> Task goal
All of the entries need to be repeated exactly. Leave nothing out.

::: Records supplied :::

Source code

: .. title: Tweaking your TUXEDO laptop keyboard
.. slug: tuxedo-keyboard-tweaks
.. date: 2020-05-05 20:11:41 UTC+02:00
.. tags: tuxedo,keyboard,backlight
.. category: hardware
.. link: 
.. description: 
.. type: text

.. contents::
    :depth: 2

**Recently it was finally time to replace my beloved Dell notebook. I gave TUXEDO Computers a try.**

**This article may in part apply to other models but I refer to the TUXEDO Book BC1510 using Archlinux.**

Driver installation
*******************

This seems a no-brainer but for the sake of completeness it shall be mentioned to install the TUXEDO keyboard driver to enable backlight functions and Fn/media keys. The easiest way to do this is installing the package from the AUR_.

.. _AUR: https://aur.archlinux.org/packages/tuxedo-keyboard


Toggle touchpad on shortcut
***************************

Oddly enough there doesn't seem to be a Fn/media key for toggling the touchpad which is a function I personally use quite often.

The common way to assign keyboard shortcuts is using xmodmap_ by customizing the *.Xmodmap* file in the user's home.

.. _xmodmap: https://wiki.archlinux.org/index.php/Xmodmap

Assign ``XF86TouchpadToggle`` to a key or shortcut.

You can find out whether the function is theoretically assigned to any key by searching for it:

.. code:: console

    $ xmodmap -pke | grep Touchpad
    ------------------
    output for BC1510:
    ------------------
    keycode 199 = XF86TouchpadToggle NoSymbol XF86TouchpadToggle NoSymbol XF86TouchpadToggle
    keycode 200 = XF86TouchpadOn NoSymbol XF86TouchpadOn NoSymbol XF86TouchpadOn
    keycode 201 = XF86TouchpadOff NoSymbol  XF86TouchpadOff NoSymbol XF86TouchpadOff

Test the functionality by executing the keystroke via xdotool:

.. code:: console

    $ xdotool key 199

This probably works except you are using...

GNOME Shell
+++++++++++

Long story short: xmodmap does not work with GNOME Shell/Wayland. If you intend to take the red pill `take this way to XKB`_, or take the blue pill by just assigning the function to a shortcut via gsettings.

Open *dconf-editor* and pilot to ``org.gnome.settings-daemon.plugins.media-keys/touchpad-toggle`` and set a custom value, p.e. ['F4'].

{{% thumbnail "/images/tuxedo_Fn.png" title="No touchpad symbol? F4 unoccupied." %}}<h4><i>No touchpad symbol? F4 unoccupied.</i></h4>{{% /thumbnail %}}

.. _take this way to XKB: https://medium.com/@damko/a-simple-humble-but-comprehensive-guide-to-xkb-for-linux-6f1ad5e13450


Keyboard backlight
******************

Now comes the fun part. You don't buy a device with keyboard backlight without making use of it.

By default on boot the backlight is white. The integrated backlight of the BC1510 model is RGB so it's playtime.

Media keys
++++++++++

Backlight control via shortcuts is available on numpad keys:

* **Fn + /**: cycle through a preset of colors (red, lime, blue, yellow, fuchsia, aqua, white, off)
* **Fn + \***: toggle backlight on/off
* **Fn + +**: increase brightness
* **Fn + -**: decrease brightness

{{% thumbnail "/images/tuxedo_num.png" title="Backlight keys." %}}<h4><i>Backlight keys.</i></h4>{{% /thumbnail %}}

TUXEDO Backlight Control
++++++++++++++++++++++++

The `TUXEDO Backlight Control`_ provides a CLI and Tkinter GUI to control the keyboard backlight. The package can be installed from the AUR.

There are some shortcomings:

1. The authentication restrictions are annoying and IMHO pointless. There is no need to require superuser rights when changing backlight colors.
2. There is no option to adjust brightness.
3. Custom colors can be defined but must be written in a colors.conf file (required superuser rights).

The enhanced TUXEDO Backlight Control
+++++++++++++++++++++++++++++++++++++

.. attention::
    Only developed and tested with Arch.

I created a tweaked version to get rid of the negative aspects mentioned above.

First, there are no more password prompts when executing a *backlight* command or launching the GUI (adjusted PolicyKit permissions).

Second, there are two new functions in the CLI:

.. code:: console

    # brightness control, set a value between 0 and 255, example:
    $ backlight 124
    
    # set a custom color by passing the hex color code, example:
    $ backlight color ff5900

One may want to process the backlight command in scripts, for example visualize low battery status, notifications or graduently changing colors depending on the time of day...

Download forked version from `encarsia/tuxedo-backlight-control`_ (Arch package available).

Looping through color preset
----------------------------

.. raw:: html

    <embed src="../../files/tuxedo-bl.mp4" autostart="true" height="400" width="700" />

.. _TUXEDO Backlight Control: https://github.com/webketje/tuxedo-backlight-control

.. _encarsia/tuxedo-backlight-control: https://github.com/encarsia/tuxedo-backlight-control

:::

> Response to the exercise
Source code

: .. title: Tweaking your TUXEDO laptop keyboard
.. slug: tuxedo-keyboard-tweaks
.. date: 2020-05-05 20:11:41 UTC+02:00
.. tags: tuxedo,keyboard,backlight
.. category: hardware
.. link: 
.. description: 
.. type: text

.. contents::
    :depth: 2

**Recently it was finally time to replace my beloved Dell notebook. I gave TUXEDO Computers a try.**

**This article may in part apply to other models but I refer to the TUXEDO Book BC1510 using Archlinux.**

Driver installation
*******************

This seems a no-brainer but for the sake of completeness it shall be mentioned to install the TUXEDO keyboard driver to enable backlight functions and Fn/media keys. The easiest way to do this is installing the package from the AUR_.

.. _AUR: https://aur.archlinux.org/packages/tuxedo-keyboard


Toggle touchpad on shortcut
***************************

Oddly enough there doesn't seem to be a Fn/media key for toggling the touchpad which is a function I personally use quite often.

The common way to assign keyboard shortcuts is using xmodmap_ by customizing the *.Xmodmap* file in the user's home.

.. _xmodmap: https://wiki.archlinux.org/index.php/Xmodmap

Assign ``XF86TouchpadToggle`` to a key or shortcut.

You can find out whether the function is theoretically assigned to any key by searching for it:

.. code:: console

    $ xmodmap -pke | grep Touchpad
    ------------------
    output for BC1510:
    ------------------
    keycode 199 = XF86TouchpadToggle NoSymbol XF86TouchpadToggle NoSymbol XF86TouchpadToggle
    keycode 200 = XF86TouchpadOn NoSymbol XF86TouchpadOn NoSymbol XF86TouchpadOn
    keycode 201 = XF86TouchpadOff NoSymbol  XF86TouchpadOff NoSymbol XF86TouchpadOff

Test the functionality by executing the keystroke via xdotool:

.. code:: console

    $ xdotool key 199

This probably works except you are using...

GNOME Shell
+++++++++++

Long story short: xmodmap does not work with GNOME Shell/Wayland. If you intend to take the red pill `take this way to XKB`_, or take the blue pill by just assigning the function to a shortcut via gsettings.

Open *dconf-editor* and pilot to ``org.gnome.settings-daemon.plugins.media-keys/touchpad-toggle`` and set a custom value, p.e. ['F4'].

{{% thumbnail "/images/tuxedo_Fn.png" title="No touchpad symbol? F4 unoccupied." %}}<h4><i>No touchpad symbol? F4 unoccupied.</i></h4>{{% /thumbnail %}}

.. _take this way to XKB: https://medium.com/@damko/a-simple-humble-but-comprehensive-guide-to-xkb-for-linux-6f1ad5e13450


Keyboard backlight
******************

Now comes the fun part. You don't buy a device with keyboard backlight without making use of it.

By default on boot the backlight is white. The integrated backlight of the BC1510 model is RGB so it's playtime.

Media keys
++++++++++

Backlight control via shortcuts is available on numpad keys:

* **Fn + /**: cycle through a preset of colors (red, lime, blue, yellow, fuchsia, aqua, white, off)
* **Fn + \***: toggle backlight on/off
* **Fn + +**: increase brightness
* **Fn + -**: decrease brightness

{{% thumbnail "/images/tuxedo_num.png" title="Backlight keys." %}}<h4><i>Backlight keys.</i></h4>{{% /thumbnail %}}

TUXEDO Backlight Control
++++++++++++++++++++++++

The `TUXEDO Backlight Control`_ provides a CLI and Tkinter GUI to control the keyboard backlight. The package can be installed from the AUR.

There are some shortcomings:

1. The authentication restrictions are annoying and IMHO pointless. There is no need to require superuser rights when changing backlight colors.
2. There is no option to adjust brightness.
3. Custom colors can be defined but must be written in a colors.conf file (required superuser rights).

The enhanced TUXEDO Backlight Control
+++++++++++++++++++++++++++++++++++++

.. attention::
    Only developed and tested with Arch.

I created a tweaked version to get rid of the negative aspects mentioned above.

First, there are no more password prompts when executing a *backlight* command or launching the GUI (adjusted PolicyKit permissions).

Second, there are two new functions in the CLI:

.. code:: console

    # brightness control, set a value between 0 and 255, example:
    $ backlight 124
    
    # set a custom color by passing the hex color code, example:
    $ backlight color ff5900

One may want to process the backlight command in scripts, for example visualize low battery status, notifications or graduently changing colors depending on the time of day...

Download forked version from `encarsia/tuxedo-backlight-control`_ (Arch package available).

Looping through color preset
----------------------------

.. raw:: html

    <embed src="../../files/tuxedo-bl.mp4" autostart="true" height="400" width="700" />

.. _TUXEDO Backlight Control: https://github.com/webketje/tuxedo-backlight-control

.. _encarsia/tuxedo-backlight-control: https://github.com/encarsia/tuxedo-backlight-control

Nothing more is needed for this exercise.